Quando le gambe non ne possono più, si accuccia al suo fianco e le prende la mano. Ha sempre le estremità fredde, ma ora le dita sono davvero gelate, come ghiaccioli appena usciti dal freezer. La scuote con delicatezza, ma i suoi occhi restano chiusi. A questo punto capisce che potrebbe essere morta. Dopotutto ha dieci anni, non è mica stupido. Lo sa che cos’è la morte, lui e la mamma ne hanno parlato. La sera prima, mentre recitavano le preghiere e rivolgevano un pensiero a nonna Julia e zio Billy, lei gli ha ricordato che i defunti continuano a vegliare dal cielo. «Non possiamo vederli, ma in un certo senso sono ancora accanto a noi.» Dopo avergli arruffato i capelli, gli ha dato un bacio sulla guancia e l’ha tenuto stretto. «A volte le persone si stancano e devono riposare, per questo muoiono. Non devi aver paura o essere triste. Anche se ne senti la mancanza, saranno sempre con te.»

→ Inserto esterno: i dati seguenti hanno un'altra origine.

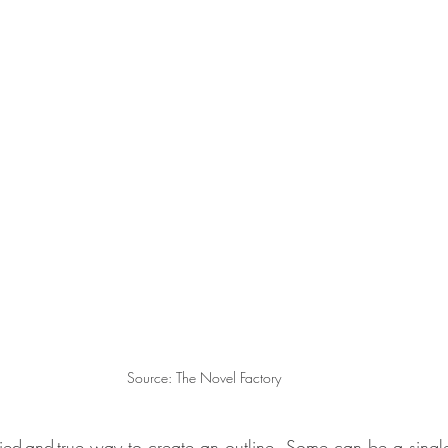
Source: The Novel Factory
tried-and-true way to create an outline. Some can be a sing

Con un dito sporco di fango le accarezza la guancia, sembra fatta dell’impasto con cui il giorno prima hanno preparato il pane. Le labbra sono di un rosso sbiadito, come quello di un ghiacciolo alla fragola dopo che gli è stato succhiato tutto il succo. Per un attimo pensa di correre dall’altra parte della strada a chiamare la vicina. Ma con cinque figli, la signora Docherty è sempre di cattivo umore. «Che c’è?» ringhia tutte le volte con un’espressione infastidita. L’unica di cui sembra capace. Rimane quindi dov’è. Non vuole lasciare la mamma. Niente paura. Se lo ripete fino a quando non è convinto. Niente paura. Non c’è motivo di averne, sono solo loro due. Con una mano sfiora le delicate maglie della collana. Ovunque sia andata, finché avrà la catenina al collo non potrà dimenticarsi di lui. Questo lo conforta. Gli piace l’idea di essere a cavallo tra due mondi: uno con un divano di velluto verde e un panino al prosciutto, l’altro invisibile. È come avere i superpoteri. Fuori la luce diminuisce. È fine ottobre, la notte scende in fretta. La stanza si fa buia, un velo grigio-blu sembra avvolgere ogni cosa. Va in camera a prendere il piumone con He-Man. Ormai è troppo grande per dormire con un personaggio dei cartoni animati sul letto, per questo non lo usa più a casa ma solo al cottage. Tornato in cucina, si corica accanto alla mamma e tira su il piumone per coprire entrambi. Poi la abbraccia, chiude gli occhi e scivola in un sonno profondo. Il giorno seguente viene svegliato dalle urla di suo padre.